TEXTAUSZUG:
★ ★ ★ ★

Bundesfinanzminister Olaf Scholz (SPD) hat am Donnerstag in Berlin seine Grundsteuer-Pläne vorgestellt.

Foto: dpa/Carsten Koall

Bundesfinanzminister Olaf Scholz (SPD) will der großen Mehrheit der Hausbesitzer und Mieter Mehrbelastungen durch die geplante Grundsteuer-Reform ersparen. „Ich möchte, dass diejenigen Grundeigentümer belohnt werden, die eine geringe Miete nehmen“, betonte Scholz am Donnerstag in Berlin. Da die Nettokaltmiete nach Scholz´ Vorstellungen bei der Neuberechnung der Grundsteuer künftig mitberücksichtigt werden soll, erhofft sich der Minister einen Anreiz für Vermieter, die Mieten nicht zu erhöhen.

★ ★ ★ ★

GESPEICHERTE DATEN:
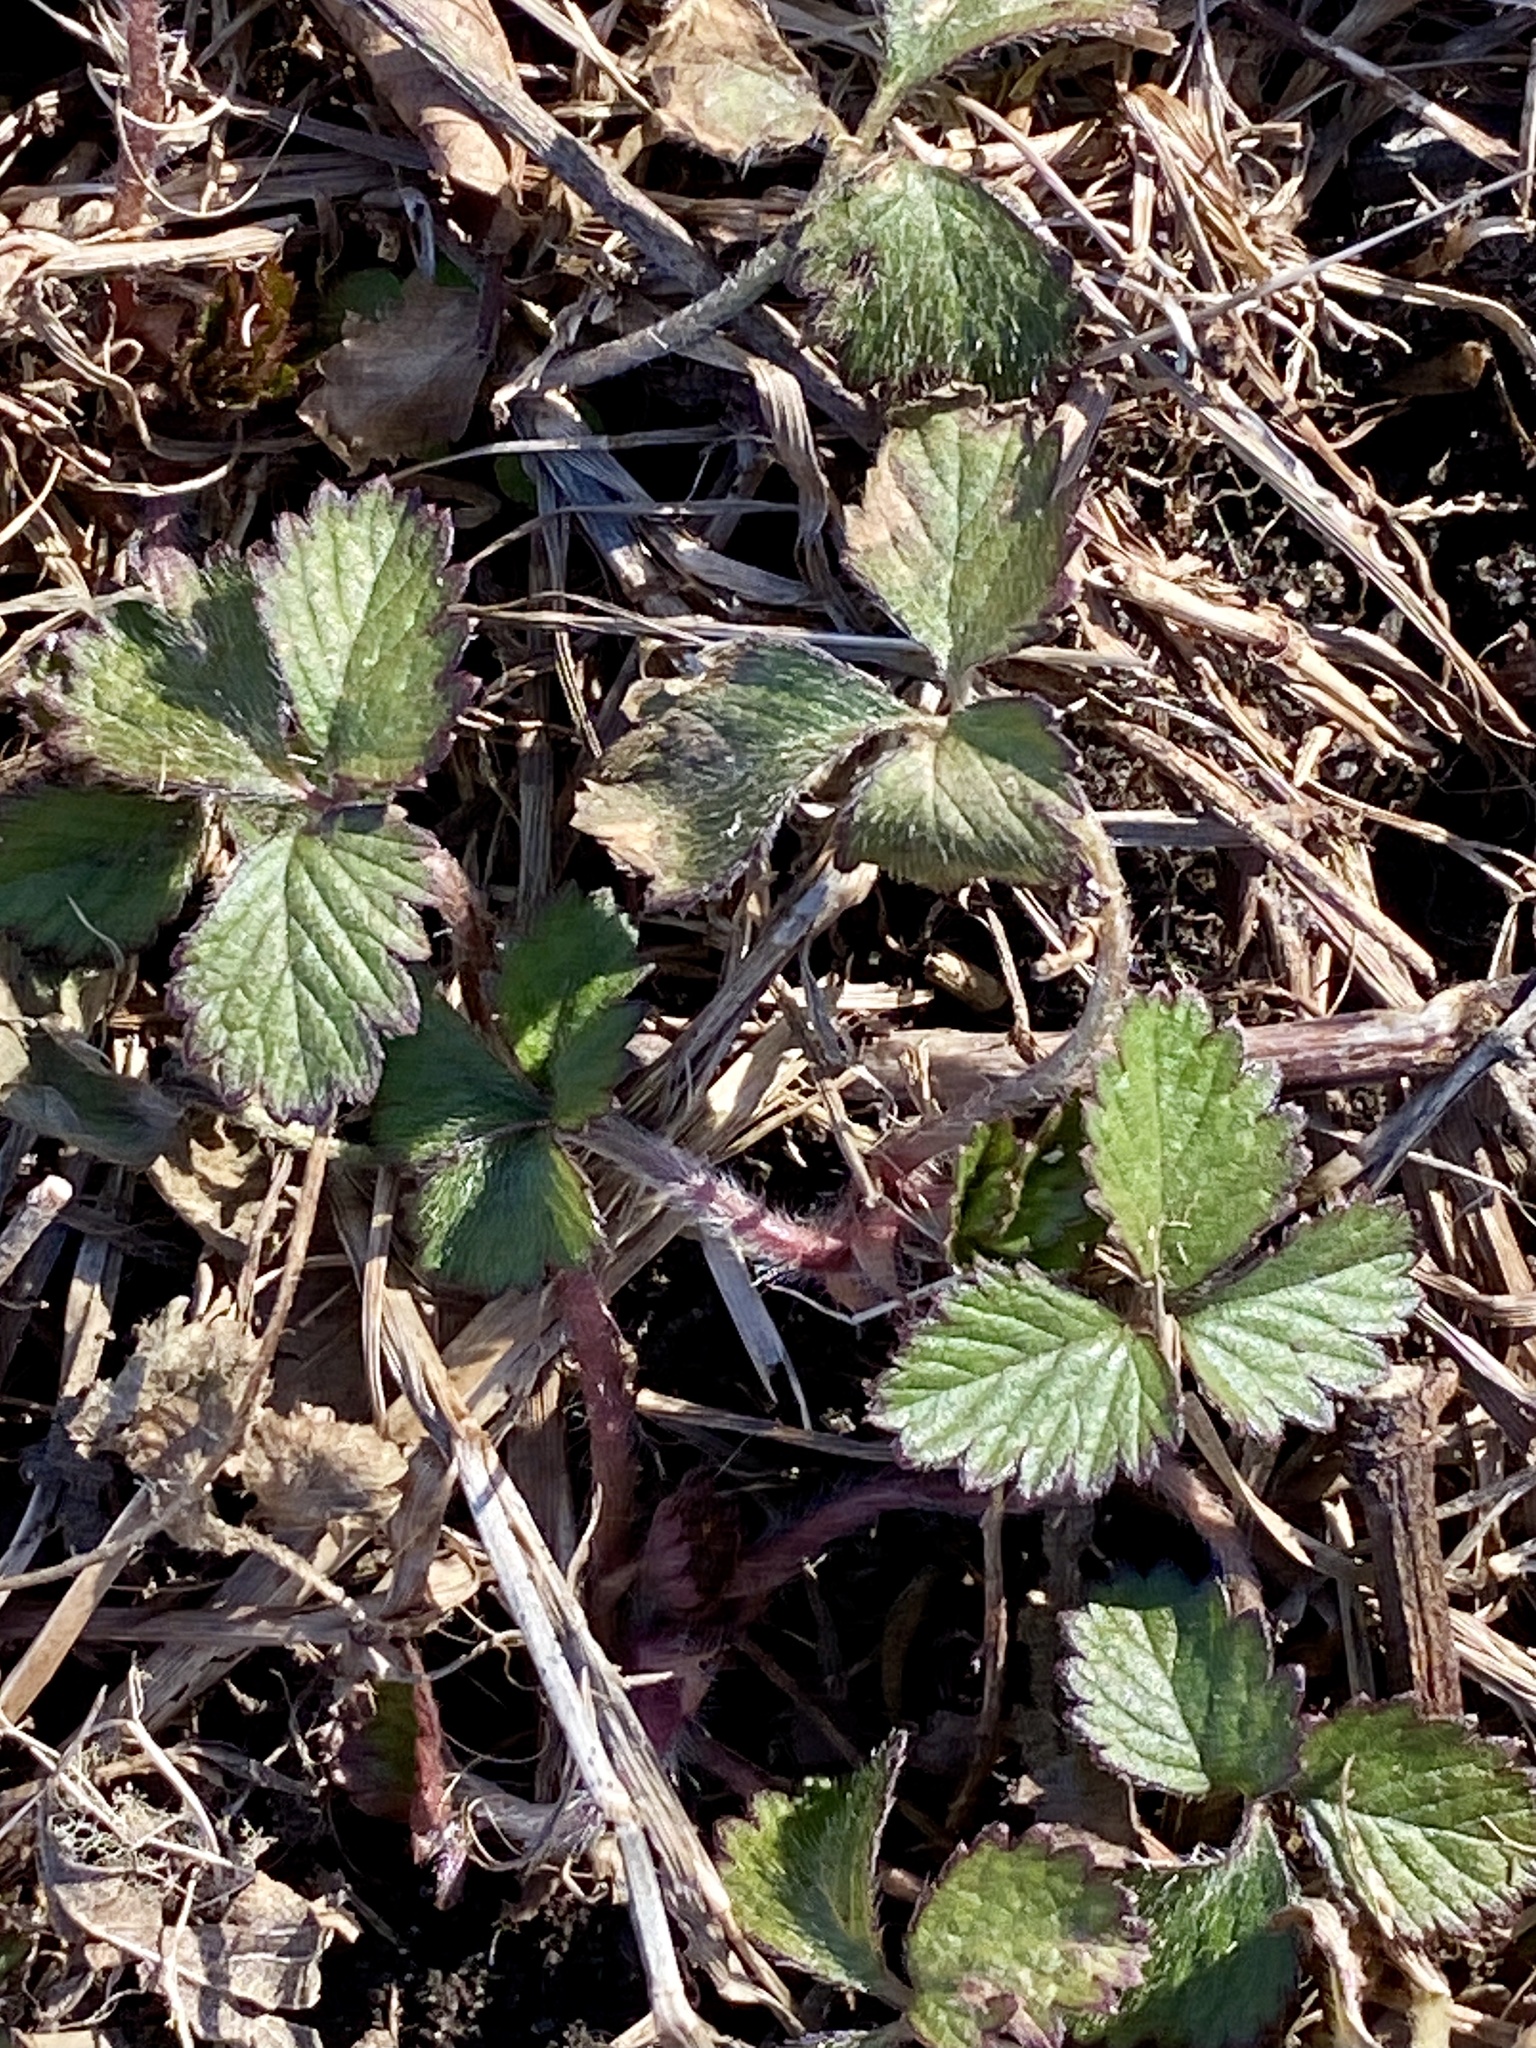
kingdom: Plantae
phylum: Tracheophyta
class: Magnoliopsida
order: Rosales
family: Rosaceae
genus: Potentilla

★ ★ ★ ★

FRAGEN:
1. Welche Grundeigentümer möchte Scholz laut dem Textauszug zur Grundsteuer-Reform belohnen?
2. Schreibe den Textauszug zur Grundsteuer-Reform im Anschluss an seinen letzten Satz weiter.

ANTWORTEN NACHEINANDER:
1. Grundeigentümer, die eine geringe Miete nehmen.

2.
Kritiker halten dem entgegen, das höhere Mietenniveau in Ballungsräumen könne in Zukunft zu höheren Grundsteuerbelastungen führen, die wiederum auf die Mieter abgewälzt würden. Dadurch werde der Preisdruck bei Mietwohnungen zunehmen. Solche Effekte könnten durch „Kappungen“ in den Großstädten vermieden werden, die noch geprüft würden, so Scholz. Er zeigte sich zudem offen, die mögliche Überwälzung der Grundsteuer auf die Mieter durch eine Grundgesetzänderung abzuschaffen. „Das kann man ändern“, sagte er. „An mir wird das nicht scheitern.“

Die Grundsteuer muss nach einem Verfassungsgerichtsurteil bis Ende 2019 reformiert werden. Das Gericht hatte die bisherigen Einheitswerte, die der Berechnung zugrunde liegen, als veraltet und daher für verfassungswidrig erklärt. Sie wurden in Westdeutschland das letzte Mal 1964 festgesetzt, in Ostdeutschland 1935. In der Zwischenzeit hat sich der Wert der Immobilien jedoch deutlich verändert. Umgesetzt werden soll die Reform dann ab 2025.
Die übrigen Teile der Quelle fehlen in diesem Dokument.